Key Rules at a Glance
| Category | General Rule | Branches and PEs |
| Taxpayer | Legal entities and entities filing income tax returns (with previous exclusions maintained) | PEs and branches of foreign entities are added as taxpayers |
| Taxable Event | Net equity ≥ 200,000 UVT as of 1 Mar 2026 | Attributable net equity ≥ 200,000 UVT as of 31 Mar 2026 |
| Tax Base | Gross equity less liabilities | Attributable equity under the arm’s length principle (requires a technical study based on functions, assets personnel and risks) |
| Rate | 0.5% general / 1.6% financial and extractive sectors | Same rates |
| Filing and Payment | Filing: 1 Apr 2026 | Payments: 1 Apr and 4 May 2026 | Filing: 30 Apr 2026 | Payments: 30 Apr and 1 Jun 2026 |
As a result of these measures, nonresidents operating in Colombia through a branch or PE are now fully within the scope of the equity tax. A defensible attribution study is essential to support the equity calculation and reduce potential audit exposure.

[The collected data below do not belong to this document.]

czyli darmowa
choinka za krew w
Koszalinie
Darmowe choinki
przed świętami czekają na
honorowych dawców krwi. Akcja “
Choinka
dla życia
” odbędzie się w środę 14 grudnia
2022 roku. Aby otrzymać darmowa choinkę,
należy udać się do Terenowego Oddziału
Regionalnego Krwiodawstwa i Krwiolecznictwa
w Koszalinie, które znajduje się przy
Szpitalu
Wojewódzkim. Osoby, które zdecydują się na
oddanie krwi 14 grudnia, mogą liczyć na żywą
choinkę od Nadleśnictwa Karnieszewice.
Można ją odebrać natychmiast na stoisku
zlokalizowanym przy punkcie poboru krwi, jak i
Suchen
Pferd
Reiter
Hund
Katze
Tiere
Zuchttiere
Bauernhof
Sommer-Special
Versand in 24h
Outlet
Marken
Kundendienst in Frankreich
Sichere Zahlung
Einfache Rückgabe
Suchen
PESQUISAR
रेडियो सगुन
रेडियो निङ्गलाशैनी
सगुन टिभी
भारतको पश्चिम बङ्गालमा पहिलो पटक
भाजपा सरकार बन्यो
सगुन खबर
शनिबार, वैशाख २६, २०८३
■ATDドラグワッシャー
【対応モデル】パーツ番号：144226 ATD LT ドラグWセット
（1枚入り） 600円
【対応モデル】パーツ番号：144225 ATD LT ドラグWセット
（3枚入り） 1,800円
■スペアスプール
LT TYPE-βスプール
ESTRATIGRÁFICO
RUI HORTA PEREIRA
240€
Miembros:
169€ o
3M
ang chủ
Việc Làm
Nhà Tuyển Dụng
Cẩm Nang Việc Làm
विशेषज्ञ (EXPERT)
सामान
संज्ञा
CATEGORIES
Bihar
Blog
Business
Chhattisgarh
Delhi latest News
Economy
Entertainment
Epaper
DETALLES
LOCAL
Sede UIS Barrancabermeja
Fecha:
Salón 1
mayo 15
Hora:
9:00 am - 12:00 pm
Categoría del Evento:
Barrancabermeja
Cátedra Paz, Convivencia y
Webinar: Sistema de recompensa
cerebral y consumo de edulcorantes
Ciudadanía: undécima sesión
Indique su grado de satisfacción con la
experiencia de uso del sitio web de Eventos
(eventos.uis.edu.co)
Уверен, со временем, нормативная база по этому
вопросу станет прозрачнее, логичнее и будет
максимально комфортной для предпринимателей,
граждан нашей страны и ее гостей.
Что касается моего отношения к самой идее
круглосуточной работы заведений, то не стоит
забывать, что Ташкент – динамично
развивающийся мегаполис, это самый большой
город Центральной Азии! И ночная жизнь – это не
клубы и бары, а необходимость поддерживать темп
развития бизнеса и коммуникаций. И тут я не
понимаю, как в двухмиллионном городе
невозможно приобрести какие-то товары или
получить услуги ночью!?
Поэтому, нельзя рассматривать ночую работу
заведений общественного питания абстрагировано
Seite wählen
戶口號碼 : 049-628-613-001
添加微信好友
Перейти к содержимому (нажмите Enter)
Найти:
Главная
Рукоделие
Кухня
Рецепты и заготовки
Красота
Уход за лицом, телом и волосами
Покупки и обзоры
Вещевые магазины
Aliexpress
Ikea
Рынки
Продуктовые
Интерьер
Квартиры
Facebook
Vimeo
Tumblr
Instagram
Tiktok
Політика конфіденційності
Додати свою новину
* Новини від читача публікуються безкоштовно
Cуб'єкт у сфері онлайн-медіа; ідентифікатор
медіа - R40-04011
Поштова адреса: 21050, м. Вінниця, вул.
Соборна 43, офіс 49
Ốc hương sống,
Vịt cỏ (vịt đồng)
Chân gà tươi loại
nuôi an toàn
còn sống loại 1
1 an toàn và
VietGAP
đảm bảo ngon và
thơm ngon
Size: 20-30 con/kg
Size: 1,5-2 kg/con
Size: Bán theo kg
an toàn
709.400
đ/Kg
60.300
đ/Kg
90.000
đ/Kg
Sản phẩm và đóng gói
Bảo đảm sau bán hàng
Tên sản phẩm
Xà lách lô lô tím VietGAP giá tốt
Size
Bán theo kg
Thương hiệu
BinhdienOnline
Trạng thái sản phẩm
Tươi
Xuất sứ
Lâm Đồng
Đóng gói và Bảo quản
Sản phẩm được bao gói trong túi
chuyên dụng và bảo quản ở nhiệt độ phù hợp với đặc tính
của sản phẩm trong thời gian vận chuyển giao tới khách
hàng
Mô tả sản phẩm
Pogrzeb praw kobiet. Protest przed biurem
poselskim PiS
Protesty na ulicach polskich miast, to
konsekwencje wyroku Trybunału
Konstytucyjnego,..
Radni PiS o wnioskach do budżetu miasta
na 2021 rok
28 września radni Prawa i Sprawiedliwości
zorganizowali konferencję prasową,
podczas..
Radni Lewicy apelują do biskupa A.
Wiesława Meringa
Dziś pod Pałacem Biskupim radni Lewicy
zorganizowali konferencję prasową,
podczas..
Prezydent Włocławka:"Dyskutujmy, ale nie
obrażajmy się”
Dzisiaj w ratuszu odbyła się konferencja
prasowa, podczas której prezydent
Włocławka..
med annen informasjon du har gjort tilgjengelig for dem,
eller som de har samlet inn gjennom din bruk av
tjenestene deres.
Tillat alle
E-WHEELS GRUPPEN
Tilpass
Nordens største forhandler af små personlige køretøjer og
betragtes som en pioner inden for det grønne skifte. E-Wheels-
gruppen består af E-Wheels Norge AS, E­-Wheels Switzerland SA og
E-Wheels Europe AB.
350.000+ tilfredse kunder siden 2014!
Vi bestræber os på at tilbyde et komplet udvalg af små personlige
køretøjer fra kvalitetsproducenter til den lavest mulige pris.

Tax Relief Measures: A Strategic Window You Should Not Miss
| Relief Type | When It Applies | Key Requirements | Benefit | Deadline |
| Penalty & interest reduction | Tax, customs and FX liabilities overdue as of 31 Dec 2025 | Pay 100% of principal | 4.5% interest + only 15% of penalties | 30 Apr 2026 |
| Return corrections / omissions | Returns omitted or corrected up to 31 Dec 2025 (including transfer pricing obligations as of 30 Nov 2025) | File/correct and pay tax | 15% penalty, no interest | 30 Apr 2026 |
| Breach of formal obligations | Failures arising up to entry into force (excluding transfer pricing) | Comply with formal obligations | 2%–3% of gross income or assets | 30 Apr 2026 |
| Litigation settlement | Lawsuits filed before 31 Dec 2025 without final judgment | Pay 100% of disputed tax + partial penalties/interest | Up to 85% reduction in penalties and interest (4.5% rate) | 30 Jun 2026 |
| Tax normalisation | Omitted assets or fictitious liabilities as of 1 Apr 2026 | File independent return | 19% tax, no additional penalties or income impact | 31 Jul 2026 |
The relief is not just a compliance exercise—it is a financial optimisation opportunity. The combination of deep penalty reductions and a historically low interest rate makes this one of the most advantageous regularisation windows in recent years. However, the benefits are limited in time. To maximise the opportunity, taxpayers should:
- Conduct an assessment of outstanding liabilities;
- Quantify potential savings under each relief mechanism;
- Prioritise filings and payments ahead of tight deadlines; and
- Prepare robust documentation, especially for PE/branch equity attribution.
BDO Takeaway
The measures introduced by Decree 0240 are complex, technical and highly time sensitive. Deadlines are approaching quickly, and the financial impact of inaction can be significant. Getting this right is not merely a compliance requirement—it is a strategic imperative.Affected taxpayers should prioritise the following actions:
- Prepare equity attribution studies: Prepare robust, defensible analyses to determine the taxable base for PEs and branches.
- Conduct relief opportunity diagnostics: Identify and quantify benefits from penalty reductions, corrections and litigation settlements before deadlines expire.
- Obtain tax normalisation advisory: Request support in identifying, valuing and regularising omitted assets under the normalisation regime.
- Remain compliant: Prepare and review the equity tax filing in alignment with the updated rules, with a focus on accuracy and risk mitigation.